When I got pregnant with Sloan, I was forty-one years old and only eight months into the grief. A baby would fill the hole in my body and in our home. Lina says, “Wow, that’s a lot to put on a child.”
Lina looks into my eyes. I feel her trying to gauge how her words hit me.
My eyes well up. I stare at Lina.
I wonder if my mom ever sat in a therapist chair and complained about me. I was not a nice daughter. I didn’t like being told what to do. When asked to clean my room, I refused. I didn’t care if I lost my dessert or my TV time. I rationalized that dessert would only make me fat and that I’d rather read a book than watch TV, exactly what Sloan says to me.
Also, like Sloan, when I was asked to get ready for school, I dawdled. “You are going to miss the bus.” My mom would scream. “Your brother is ready and I only had to ask him one time. Why do you always have to be so difficult?” I imitated her mean look while repeating her words under my breath. Behind my bedroom door, I listened to her rant on and on about how if I would just listen.

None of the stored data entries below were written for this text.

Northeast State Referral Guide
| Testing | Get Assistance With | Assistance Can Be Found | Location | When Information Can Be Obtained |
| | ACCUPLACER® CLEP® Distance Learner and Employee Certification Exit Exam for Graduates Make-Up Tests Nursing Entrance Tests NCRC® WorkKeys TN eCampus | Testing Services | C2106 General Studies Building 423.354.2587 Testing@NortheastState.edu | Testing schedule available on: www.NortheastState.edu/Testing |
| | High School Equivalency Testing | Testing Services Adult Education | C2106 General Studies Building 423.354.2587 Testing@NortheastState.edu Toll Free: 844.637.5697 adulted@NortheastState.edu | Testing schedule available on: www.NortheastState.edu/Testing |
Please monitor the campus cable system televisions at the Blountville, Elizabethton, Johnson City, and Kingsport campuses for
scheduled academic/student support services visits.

As I got older, we continued to fight. She felt that I would be better off if I wore her clothes, studied more, hung out with her friends, and ate vegan. I didn’t. She told me that I was nothing like the little girl she’d wished for. Like the little girl she was to her mom: kind and adoring. Our arguments always ended with her screaming, “I hope you have a child just like you!”

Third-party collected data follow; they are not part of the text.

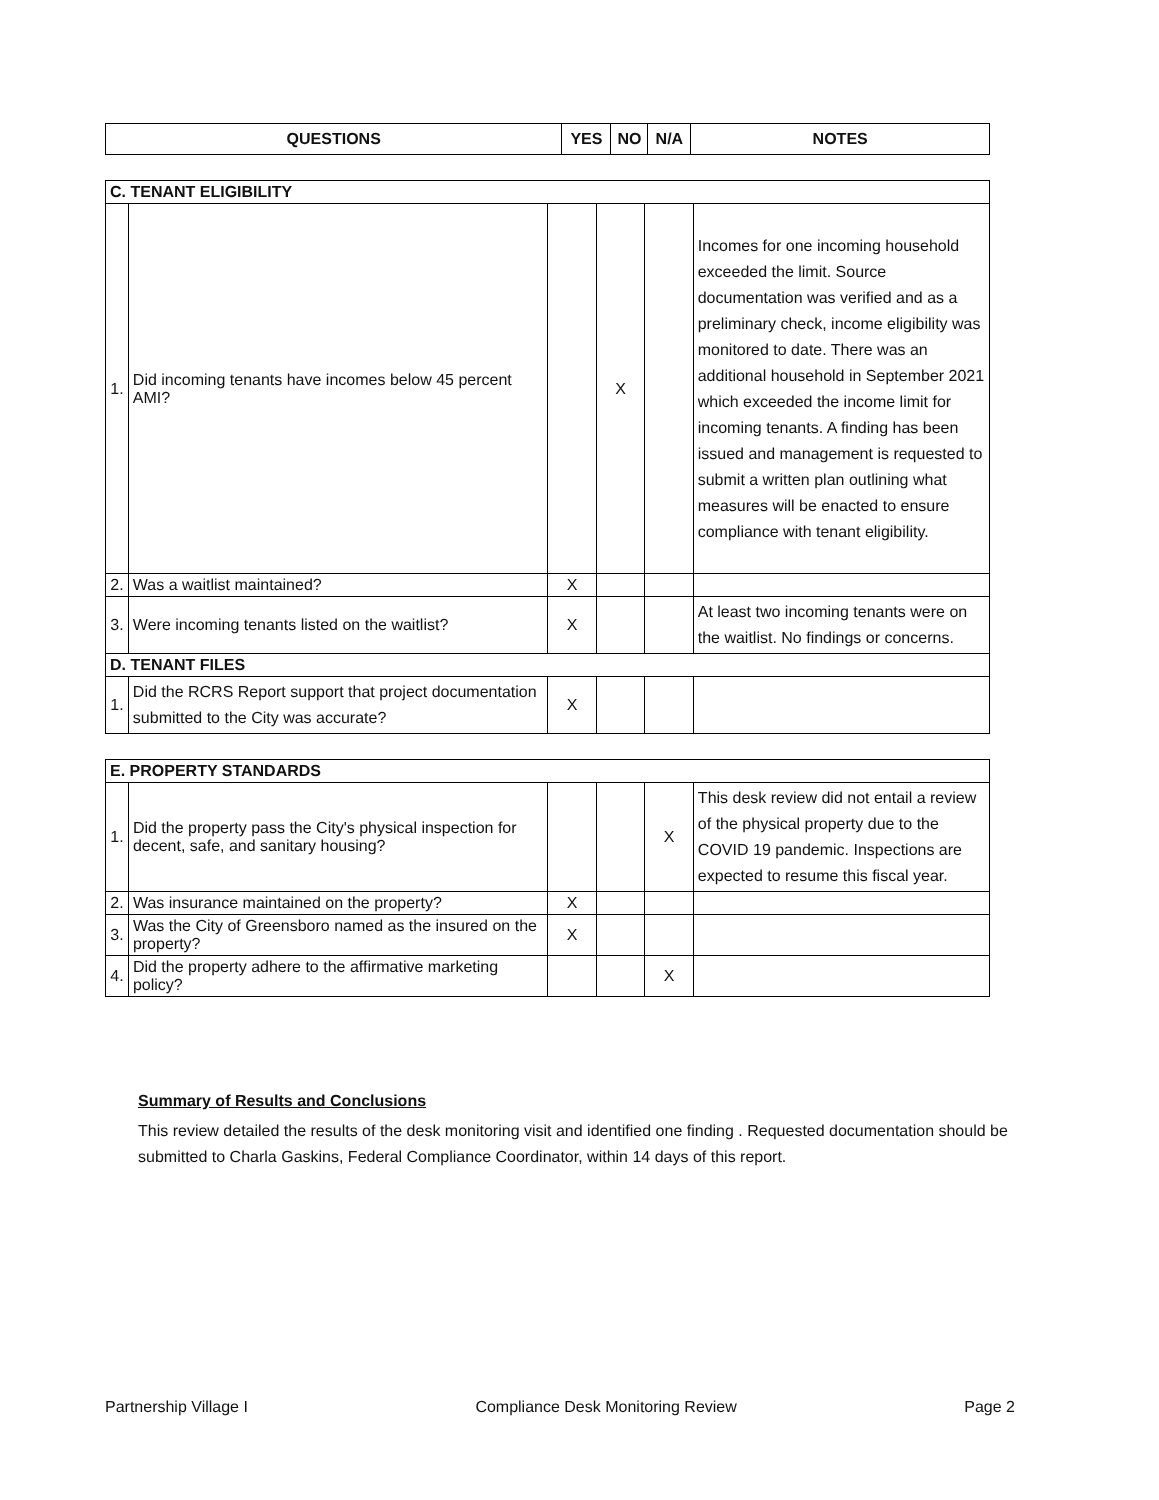| QUESTIONS | YES | NO | N/A | NOTES |
| --- | --- | --- | --- | --- |
| C. TENANT ELIGIBILITY | | | | | |
| 1. | Did incoming tenants have incomes below 45 percent AMI? | | X | | Incomes for one incoming household exceeded the limit. Source documentation was verified and as a preliminary check, income eligibility was monitored to date. There was an additional household in September 2021 which exceeded the income limit for incoming tenants. A finding has been issued and management is requested to submit a written plan outlining what measures will be enacted to ensure compliance with tenant eligibility. |
| 2. | Was a waitlist maintained? | X | | | |
| 3. | Were incoming tenants listed on the waitlist? | X | | | At least two incoming tenants were on the waitlist. No findings or concerns. |
| D. TENANT FILES | | | | | |
| 1. | Did the RCRS Report support that project documentation submitted to the City was accurate? | X | | | |
| E. PROPERTY STANDARDS | | | | | |
| 1. | Did the property pass the City's physical inspection for decent, safe, and sanitary housing? | | | X | This desk review did not entail a review of the physical property due to the COVID 19 pandemic. Inspections are expected to resume this fiscal year. |
| 2. | Was insurance maintained on the property? | X | | | |
| 3. | Was the City of Greensboro named as the insured on the property? | X | | | |
| 4. | Did the property adhere to the affirmative marketing policy? | | | X | |
Summary of Results and Conclusions
This review detailed the results of the desk monitoring visit and identified one finding . Requested documentation should be submitted to Charla Gaskins, Federal Compliance Coordinator, within 14 days of this report.
Partnership Village I Compliance Desk Monitoring Review Page 2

I think, well mom, you got your wish. Lina hands me a tissue. She repeats, “That’s a lot to put on a child, especially one like Sloan.” Lina explains that Sloan might have sensory and executive functioning issues, proprioception dysfunction, or mild autism.
I barely know what any of those things mean, but still, I am relieved.
I’m not a bad mother, I have a child with special needs.
In the car on the way home, I calculate the cost of Lina every week, therapy for his proprioception dysfunction and sensory issues, karate for his self-control, run club for his energy and someone to help drive him around while I cook dinner and drive to golf and gymnastics. The total monthly cost is $1660. That’s $19,920 a year. How am I supposed to afford that? The next day, I found Kirk Martin’s website offering help to parents of children with ADHD for only $150 a download. That’s less than one visit to Lina. I downloaded.
Then, I power-listened for two days. Kirk described my son. He described me. He described the struggle: we react, lose our shit, and take away privileges. Children feel like they cannot do anything right, end up with low self-esteem, and become angry and violent. Most parent/child relationships never recover. Kirk, like Lina, recommends that parents start by controlling themselves, staying as calm as possible, not reacting.
So, last night, after asking Sloan to brush his teeth and get ready for bed, I let him dawdle. When I saw him slither to his room, on the floor, pretending to be a snake, I let him. I felt my heart rate speed up, but I took a deep breath and closed my eyes. Then I calmly walked in and kissed him goodnight.